> _RECORDS FOR THE TASK_:
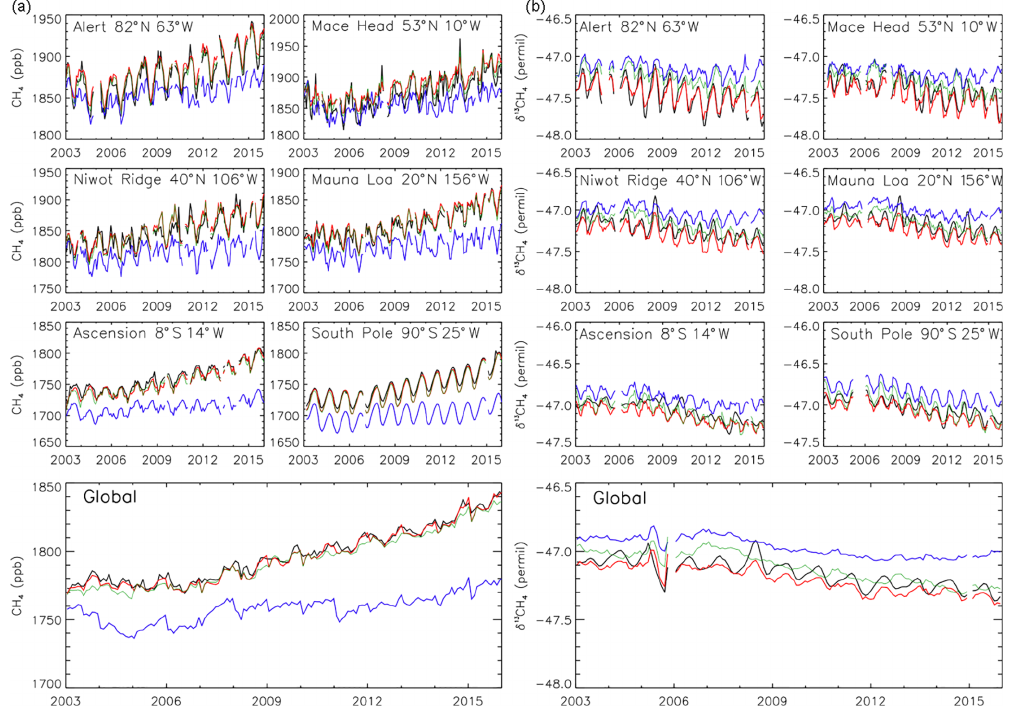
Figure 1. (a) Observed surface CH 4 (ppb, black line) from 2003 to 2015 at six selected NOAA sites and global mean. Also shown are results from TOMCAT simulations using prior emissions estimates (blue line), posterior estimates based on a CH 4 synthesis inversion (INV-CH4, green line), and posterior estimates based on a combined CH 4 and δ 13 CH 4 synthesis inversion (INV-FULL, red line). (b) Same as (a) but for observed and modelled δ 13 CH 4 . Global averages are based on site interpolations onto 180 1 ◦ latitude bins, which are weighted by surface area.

==

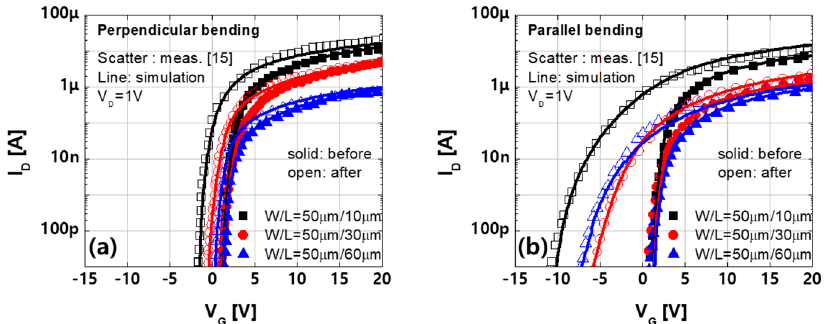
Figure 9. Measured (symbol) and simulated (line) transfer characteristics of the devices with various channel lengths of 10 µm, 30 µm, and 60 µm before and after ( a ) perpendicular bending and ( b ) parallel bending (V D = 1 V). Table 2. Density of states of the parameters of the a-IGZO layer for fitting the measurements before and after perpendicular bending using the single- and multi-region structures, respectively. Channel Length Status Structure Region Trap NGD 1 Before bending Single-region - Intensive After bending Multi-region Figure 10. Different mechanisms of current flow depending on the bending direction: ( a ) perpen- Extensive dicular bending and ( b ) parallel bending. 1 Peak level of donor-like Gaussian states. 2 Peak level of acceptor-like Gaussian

==

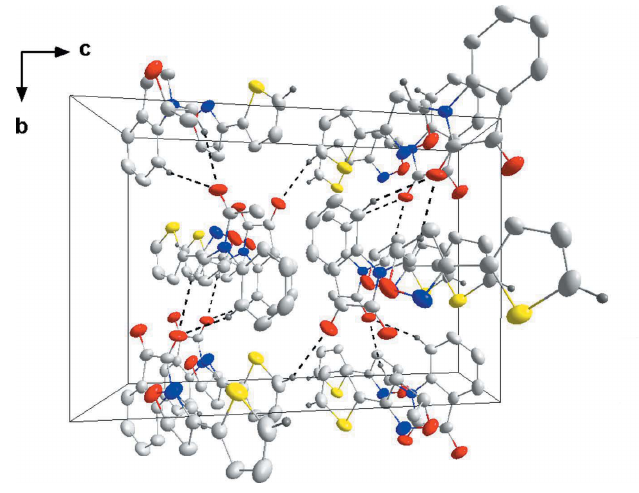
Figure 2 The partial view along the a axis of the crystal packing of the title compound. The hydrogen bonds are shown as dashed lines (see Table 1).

> _TASK GOAL_: Filter the entries down to the lines with the word "Table" in them, and copy those lines.

> _SOLUTION TO THIS EXERCISE_:
Figure 9. Measured (symbol) and simulated (line) transfer characteristics of the devices with various channel lengths of 10 µm, 30 µm, and 60 µm before and after ( a ) perpendicular bending and ( b ) parallel bending (V D = 1 V). Table 2. Density of states of the parameters of the a-IGZO layer for fitting the measurements before and after perpendicular bending using the single- and multi-region structures, respectively. Channel Length Status Structure Region Trap NGD 1 Before bending Single-region - Intensive After bending Multi-region Figure 10. Different mechanisms of current flow depending on the bending direction: ( a ) perpen- Extensive dicular bending and ( b ) parallel bending. 1 Peak level of donor-like Gaussian states. 2 Peak level of acceptor-like Gaussian
Figure 2 The partial view along the a axis of the crystal packing of the title compound. The hydrogen bonds are shown as dashed lines (see Table 1).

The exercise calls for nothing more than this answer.